はがき随筆・鹿児島

はがき随筆ブログにようこそ!毎日新聞西部本社の各地方版に毎朝掲載される
「はがき随筆」は252文字のミニエッセイです。

であい

2019-05-04 12:24:22 | はがき随筆

 「電話ですよ」「はあい」と受話器をとる。テレビで放映された私の描く「昭和の風景」を見た視聴者から「絵を見せてほしい」との突然の電話。懐かしいかやぶきなど生活にじむ絵をテーマに描きつづけている。数日して訪ねて来られた。ランドセルにおかっぱの風景画をじ~と見つめ、忘れていた思いが脳裏によみがえったのでしょう。目に涙をにじませ、この絵は私そのもの、癒されますと一言。涙にはうれし涙、悲し涙とあるが、きっと奥底に何かがあるのだろうと感じた。技術はないが、たった1枚の絵にこんな温もりのある出会いがあった。

 鹿児島県さつま町 小向井一成(71) 2019/5/4 毎日新聞鹿児島版掲載


若いとは思ってないけど

2019-05-04 12:17:12 | はがき随筆

 ウオーキングにでた。田の道から宮田川支流へ。道路に上がる手前で、スケッチする花を摘もうと立ち止まった時、後ろから男性の声がした。「あんた、よくまあ、あんな所を通ったな。わしでも怖かったが」と言いながら抜いて行かれた。

 「えっ、どこのこと?」。来た道を振り返る。木がせりだしていたあそこか。ウオーキングポールで支え、堤防のへりに下りたが、1㍍くらいの段差。怖いとはちっとも思わなかった。

 あの男性より私が年上? ポールを杖と思ったの? などぶつぶつ思っていたら、花を摘むのも忘れて帰っていた。
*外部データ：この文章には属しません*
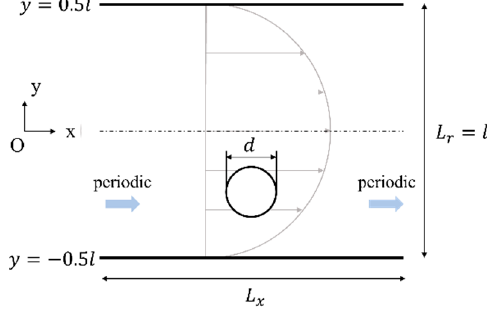
Figure 4. Computational model of straight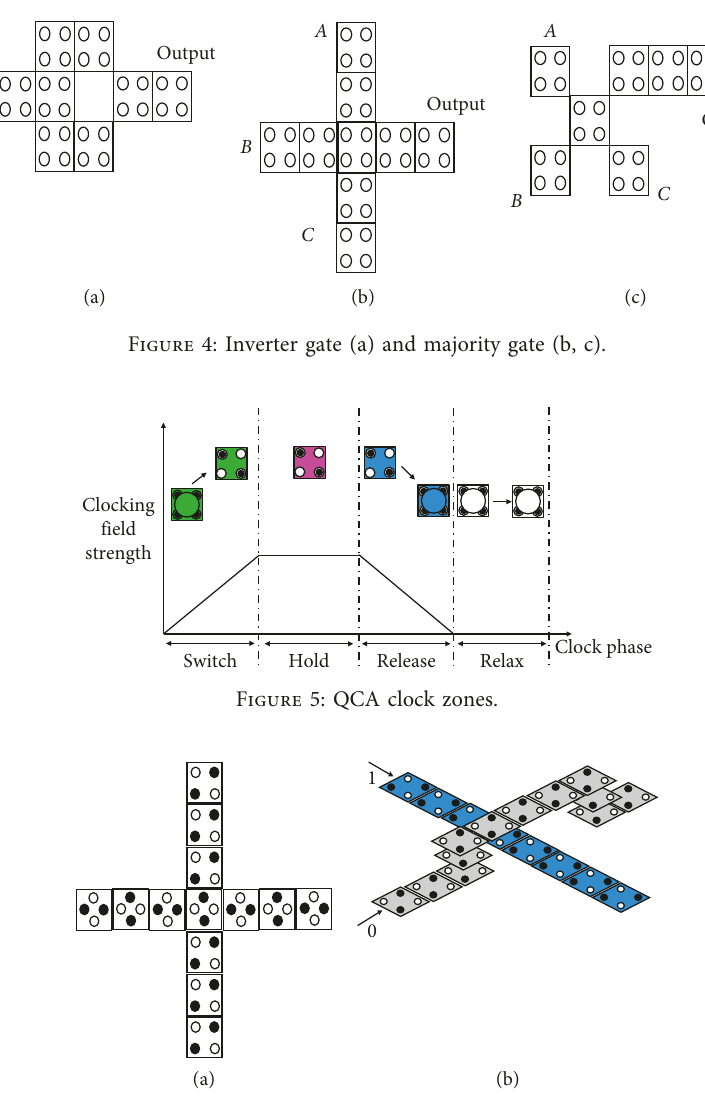
Figure 6: Signal crossover schemes: (a) coplanar crossing and (b) multilayer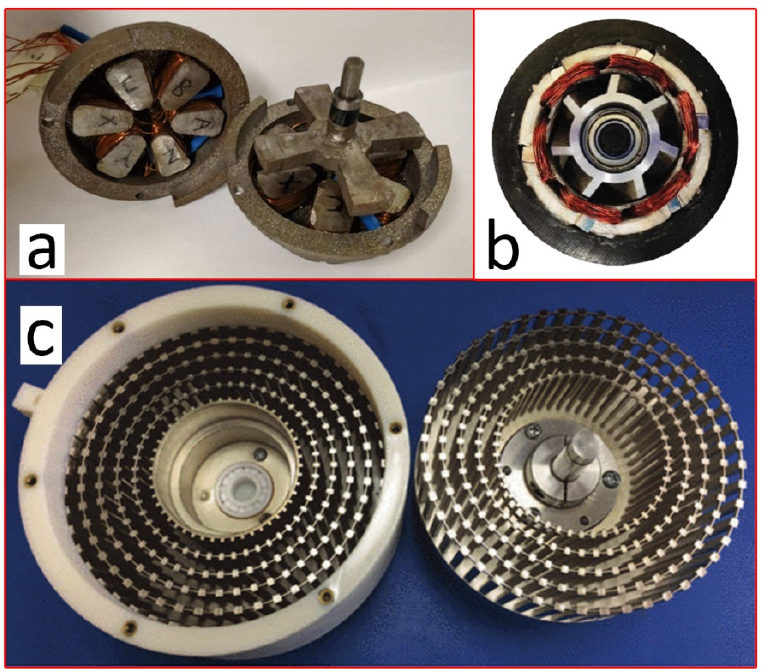
Figure 4. Additively manufactured electrical machines: ( a ) axial flux motor [47], ( b ) integrated fan motor reprinted with permission from Ref. [48]. Copyright 2021 Elsevier, ( c ) electrostatic motor [49].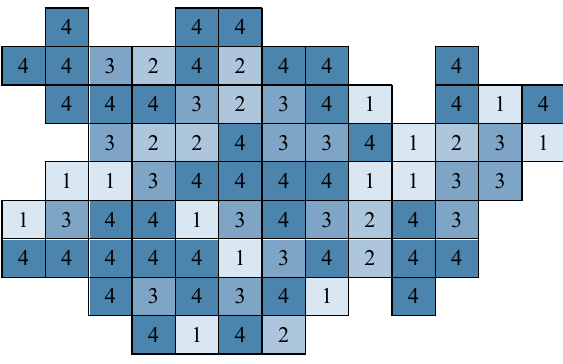
Figure 7. Optimal technological model of the coal deposit for a (78 × 4) matrix.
 宮崎県高鍋町 井手口あけみ(70) 2019/5/3 毎日新聞鹿児島版掲載


退職の日

2019-05-04 12:02:24 | はがき随筆

 

 「お母さん退職したよ」

 「……」

 次は少し大きな声で「退職したよ」。「たいそうはせんよ」と返ってきた。

 昭和63年に就職し、平成30年度で退職することにした。母は以前「あと何年ね?」とよく聞いた。その母も96歳。もう一度「た・い・しょ・く・したよ」。「たいしょく?」「そうそう。お母さんかいてくれたから勤められたよ。ありがとう」。私が頭を下げると「どういたしまして」。母も頭を下げた。

 平成最後の桜の季節。病院の2階の窓から、母と2人で満開の桜を愛でた。

 熊本県荒尾市 城島としこ(56) 2019/5/2 毎日新聞鹿児島版掲載


今年の花見

2019-05-04 11:56:26 | はがき随筆

 

 桜の名所、慈眼時公園のすぐ近くに住んでいる。テレビの桜情報で桜満開を知って花見に。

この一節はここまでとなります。